*** Records to process
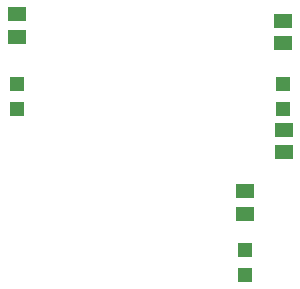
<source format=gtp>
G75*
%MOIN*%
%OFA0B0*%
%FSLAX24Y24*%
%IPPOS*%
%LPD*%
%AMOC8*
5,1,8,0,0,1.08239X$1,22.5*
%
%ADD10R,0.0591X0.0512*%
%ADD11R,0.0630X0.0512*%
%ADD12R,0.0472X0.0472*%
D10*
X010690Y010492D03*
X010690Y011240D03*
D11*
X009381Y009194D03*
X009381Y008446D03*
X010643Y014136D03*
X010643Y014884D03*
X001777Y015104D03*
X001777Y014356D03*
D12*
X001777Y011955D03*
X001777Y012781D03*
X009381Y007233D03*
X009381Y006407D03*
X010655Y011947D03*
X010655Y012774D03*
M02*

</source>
******
» **To do**: From the line that contains "X010690Y010492D03*" down to the final line of the entries, print every line exactly as it is, and only those lines.

» **Answer space**:
X010690Y010492D03*
X010690Y011240D03*
D11*
X009381Y009194D03*
X009381Y008446D03*
X010643Y014136D03*
X010643Y014884D03*
X001777Y015104D03*
X001777Y014356D03*
D12*
X001777Y011955D03*
X001777Y012781D03*
X009381Y007233D03*
X009381Y006407D03*
X010655Y011947D03*
X010655Y012774D03*
M02*

</source>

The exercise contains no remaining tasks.